─── EXERCISE DATA ───

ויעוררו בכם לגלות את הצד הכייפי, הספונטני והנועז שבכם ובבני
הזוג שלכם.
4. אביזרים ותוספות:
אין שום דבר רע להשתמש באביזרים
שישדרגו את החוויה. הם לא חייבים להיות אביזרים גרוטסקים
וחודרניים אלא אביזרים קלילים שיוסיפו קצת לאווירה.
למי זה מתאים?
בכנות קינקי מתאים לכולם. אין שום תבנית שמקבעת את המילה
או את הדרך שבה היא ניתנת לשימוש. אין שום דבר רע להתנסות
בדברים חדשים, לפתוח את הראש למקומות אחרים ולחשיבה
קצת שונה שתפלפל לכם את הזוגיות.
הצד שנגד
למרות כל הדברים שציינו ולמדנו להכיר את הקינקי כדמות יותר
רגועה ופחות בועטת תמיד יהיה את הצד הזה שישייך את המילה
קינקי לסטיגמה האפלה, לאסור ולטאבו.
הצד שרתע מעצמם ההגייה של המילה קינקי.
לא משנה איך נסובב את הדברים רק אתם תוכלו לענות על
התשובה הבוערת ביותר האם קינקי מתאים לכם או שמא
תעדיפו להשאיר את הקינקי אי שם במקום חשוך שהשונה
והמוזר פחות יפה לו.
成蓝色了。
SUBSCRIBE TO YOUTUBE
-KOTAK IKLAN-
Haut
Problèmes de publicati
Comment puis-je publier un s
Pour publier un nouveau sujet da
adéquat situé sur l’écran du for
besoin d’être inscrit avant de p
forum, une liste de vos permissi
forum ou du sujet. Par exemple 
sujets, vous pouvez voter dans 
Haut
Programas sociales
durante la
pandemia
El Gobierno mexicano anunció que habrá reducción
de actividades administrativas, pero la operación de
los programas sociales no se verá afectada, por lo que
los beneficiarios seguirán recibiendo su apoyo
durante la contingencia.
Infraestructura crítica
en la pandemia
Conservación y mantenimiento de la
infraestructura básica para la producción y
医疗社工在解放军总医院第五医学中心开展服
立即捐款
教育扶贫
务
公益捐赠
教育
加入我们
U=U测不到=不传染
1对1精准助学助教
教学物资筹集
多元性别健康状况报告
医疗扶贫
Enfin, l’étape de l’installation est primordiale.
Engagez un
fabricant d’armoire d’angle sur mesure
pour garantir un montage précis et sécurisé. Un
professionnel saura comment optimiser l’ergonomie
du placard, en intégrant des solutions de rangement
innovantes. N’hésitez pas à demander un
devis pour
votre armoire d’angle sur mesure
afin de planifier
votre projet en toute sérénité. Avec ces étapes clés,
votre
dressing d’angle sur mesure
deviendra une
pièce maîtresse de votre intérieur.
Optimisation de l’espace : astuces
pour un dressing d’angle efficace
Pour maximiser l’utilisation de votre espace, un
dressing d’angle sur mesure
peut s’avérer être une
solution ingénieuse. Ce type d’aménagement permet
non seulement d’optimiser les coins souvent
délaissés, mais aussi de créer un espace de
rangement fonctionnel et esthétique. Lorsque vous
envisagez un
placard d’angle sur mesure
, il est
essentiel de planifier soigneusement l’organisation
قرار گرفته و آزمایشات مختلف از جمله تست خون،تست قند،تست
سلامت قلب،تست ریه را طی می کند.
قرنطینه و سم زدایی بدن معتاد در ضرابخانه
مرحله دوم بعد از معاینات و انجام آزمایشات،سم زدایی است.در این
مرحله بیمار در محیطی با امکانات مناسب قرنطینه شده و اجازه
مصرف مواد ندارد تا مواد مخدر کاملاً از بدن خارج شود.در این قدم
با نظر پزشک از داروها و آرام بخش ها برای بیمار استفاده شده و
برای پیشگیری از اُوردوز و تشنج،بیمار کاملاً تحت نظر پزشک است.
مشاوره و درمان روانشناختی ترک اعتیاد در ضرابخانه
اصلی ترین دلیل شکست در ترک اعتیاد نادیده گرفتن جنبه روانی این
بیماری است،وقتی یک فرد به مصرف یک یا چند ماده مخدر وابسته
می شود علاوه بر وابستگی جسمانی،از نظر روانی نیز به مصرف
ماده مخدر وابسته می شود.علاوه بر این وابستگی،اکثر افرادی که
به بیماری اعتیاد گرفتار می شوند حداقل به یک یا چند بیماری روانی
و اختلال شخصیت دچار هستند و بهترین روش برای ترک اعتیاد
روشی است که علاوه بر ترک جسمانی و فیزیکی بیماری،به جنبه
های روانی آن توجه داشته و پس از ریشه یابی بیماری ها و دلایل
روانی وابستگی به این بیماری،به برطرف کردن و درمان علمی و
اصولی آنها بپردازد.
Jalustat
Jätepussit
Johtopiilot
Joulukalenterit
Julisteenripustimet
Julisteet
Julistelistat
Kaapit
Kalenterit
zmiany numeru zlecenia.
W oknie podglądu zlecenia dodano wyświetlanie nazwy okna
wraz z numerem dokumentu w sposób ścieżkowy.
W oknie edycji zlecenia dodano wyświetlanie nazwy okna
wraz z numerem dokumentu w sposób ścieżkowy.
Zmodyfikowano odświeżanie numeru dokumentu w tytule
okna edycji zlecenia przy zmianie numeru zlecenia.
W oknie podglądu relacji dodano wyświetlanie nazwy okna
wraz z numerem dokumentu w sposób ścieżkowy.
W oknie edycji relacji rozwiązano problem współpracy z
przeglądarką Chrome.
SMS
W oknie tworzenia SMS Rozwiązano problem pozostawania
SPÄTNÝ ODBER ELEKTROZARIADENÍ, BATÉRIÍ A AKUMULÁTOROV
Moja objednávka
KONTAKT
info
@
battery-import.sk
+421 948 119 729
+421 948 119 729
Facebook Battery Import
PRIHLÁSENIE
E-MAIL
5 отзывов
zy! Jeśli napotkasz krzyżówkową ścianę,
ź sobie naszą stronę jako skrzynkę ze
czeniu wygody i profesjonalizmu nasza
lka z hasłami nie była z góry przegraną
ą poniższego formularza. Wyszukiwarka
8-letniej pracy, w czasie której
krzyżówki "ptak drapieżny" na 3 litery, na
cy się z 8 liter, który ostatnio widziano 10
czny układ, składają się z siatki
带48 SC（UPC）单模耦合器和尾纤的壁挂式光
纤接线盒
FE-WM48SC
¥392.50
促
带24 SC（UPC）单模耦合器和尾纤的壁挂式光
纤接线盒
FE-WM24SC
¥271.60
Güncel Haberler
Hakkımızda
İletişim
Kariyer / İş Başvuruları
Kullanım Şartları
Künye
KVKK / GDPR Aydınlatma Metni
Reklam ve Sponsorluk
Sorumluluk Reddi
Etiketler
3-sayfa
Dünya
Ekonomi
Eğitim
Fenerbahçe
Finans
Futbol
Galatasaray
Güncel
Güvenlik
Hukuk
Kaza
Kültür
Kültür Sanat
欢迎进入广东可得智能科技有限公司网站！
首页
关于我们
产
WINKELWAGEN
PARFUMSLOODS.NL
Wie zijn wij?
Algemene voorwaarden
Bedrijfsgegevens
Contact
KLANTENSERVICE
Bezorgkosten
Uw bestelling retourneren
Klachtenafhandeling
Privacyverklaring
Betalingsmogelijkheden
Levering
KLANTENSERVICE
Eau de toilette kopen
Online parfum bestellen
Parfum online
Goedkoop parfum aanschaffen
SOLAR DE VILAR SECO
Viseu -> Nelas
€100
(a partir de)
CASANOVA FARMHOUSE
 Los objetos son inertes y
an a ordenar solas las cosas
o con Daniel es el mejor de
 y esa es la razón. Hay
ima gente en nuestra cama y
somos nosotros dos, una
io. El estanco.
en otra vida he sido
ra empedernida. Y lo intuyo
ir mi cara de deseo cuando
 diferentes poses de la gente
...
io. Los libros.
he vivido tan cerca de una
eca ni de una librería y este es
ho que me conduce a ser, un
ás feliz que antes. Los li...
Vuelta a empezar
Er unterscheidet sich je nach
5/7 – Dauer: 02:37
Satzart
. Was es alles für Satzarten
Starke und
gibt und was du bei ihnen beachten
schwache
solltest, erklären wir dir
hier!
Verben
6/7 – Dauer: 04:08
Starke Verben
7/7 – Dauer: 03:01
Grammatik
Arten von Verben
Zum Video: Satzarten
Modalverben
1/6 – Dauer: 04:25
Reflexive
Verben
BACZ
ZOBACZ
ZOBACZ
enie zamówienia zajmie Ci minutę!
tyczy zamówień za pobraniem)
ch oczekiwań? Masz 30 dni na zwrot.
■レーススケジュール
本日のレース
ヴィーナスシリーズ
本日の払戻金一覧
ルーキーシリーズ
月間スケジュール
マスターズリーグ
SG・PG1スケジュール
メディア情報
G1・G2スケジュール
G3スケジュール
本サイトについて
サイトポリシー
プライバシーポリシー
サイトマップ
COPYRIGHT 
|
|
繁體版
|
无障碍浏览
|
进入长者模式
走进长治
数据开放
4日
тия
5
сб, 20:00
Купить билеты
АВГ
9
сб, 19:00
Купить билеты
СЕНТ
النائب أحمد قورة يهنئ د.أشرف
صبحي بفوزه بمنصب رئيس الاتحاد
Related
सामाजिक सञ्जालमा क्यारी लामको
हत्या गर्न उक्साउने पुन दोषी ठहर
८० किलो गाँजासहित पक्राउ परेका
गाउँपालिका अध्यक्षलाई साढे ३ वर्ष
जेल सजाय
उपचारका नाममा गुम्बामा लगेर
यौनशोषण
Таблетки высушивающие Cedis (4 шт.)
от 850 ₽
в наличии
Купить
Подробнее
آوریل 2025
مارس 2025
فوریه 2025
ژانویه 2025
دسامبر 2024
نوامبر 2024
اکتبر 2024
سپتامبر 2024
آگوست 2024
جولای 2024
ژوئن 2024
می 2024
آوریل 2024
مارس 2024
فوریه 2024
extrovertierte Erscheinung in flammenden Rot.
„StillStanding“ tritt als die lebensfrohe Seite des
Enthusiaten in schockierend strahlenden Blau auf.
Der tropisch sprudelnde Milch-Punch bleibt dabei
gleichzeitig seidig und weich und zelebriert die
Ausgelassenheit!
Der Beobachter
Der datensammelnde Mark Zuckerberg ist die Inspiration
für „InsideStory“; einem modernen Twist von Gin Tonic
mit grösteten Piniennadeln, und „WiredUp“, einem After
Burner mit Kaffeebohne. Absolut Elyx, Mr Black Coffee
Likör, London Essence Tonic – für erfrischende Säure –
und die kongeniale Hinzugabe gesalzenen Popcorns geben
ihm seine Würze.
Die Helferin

───

**TASK PROMPT:** Please repeat word for word the lines above that run from the beginning through the line containing "התשובה הבוערת ביותר", keeping both the first and that last line.

**OUTPUT BELOW:**
ויעוררו בכם לגלות את הצד הכייפי, הספונטני והנועז שבכם ובבני
הזוג שלכם.
4. אביזרים ותוספות:
אין שום דבר רע להשתמש באביזרים
שישדרגו את החוויה. הם לא חייבים להיות אביזרים גרוטסקים
וחודרניים אלא אביזרים קלילים שיוסיפו קצת לאווירה.
למי זה מתאים?
בכנות קינקי מתאים לכולם. אין שום תבנית שמקבעת את המילה
או את הדרך שבה היא ניתנת לשימוש. אין שום דבר רע להתנסות
בדברים חדשים, לפתוח את הראש למקומות אחרים ולחשיבה
קצת שונה שתפלפל לכם את הזוגיות.
הצד שנגד
למרות כל הדברים שציינו ולמדנו להכיר את הקינקי כדמות יותר
רגועה ופחות בועטת תמיד יהיה את הצד הזה שישייך את המילה
קינקי לסטיגמה האפלה, לאסור ולטאבו.
הצד שרתע מעצמם ההגייה של המילה קינקי.
לא משנה איך נסובב את הדברים רק אתם תוכלו לענות על
התשובה הבוערת ביותר האם קינקי מתאים לכם או שמא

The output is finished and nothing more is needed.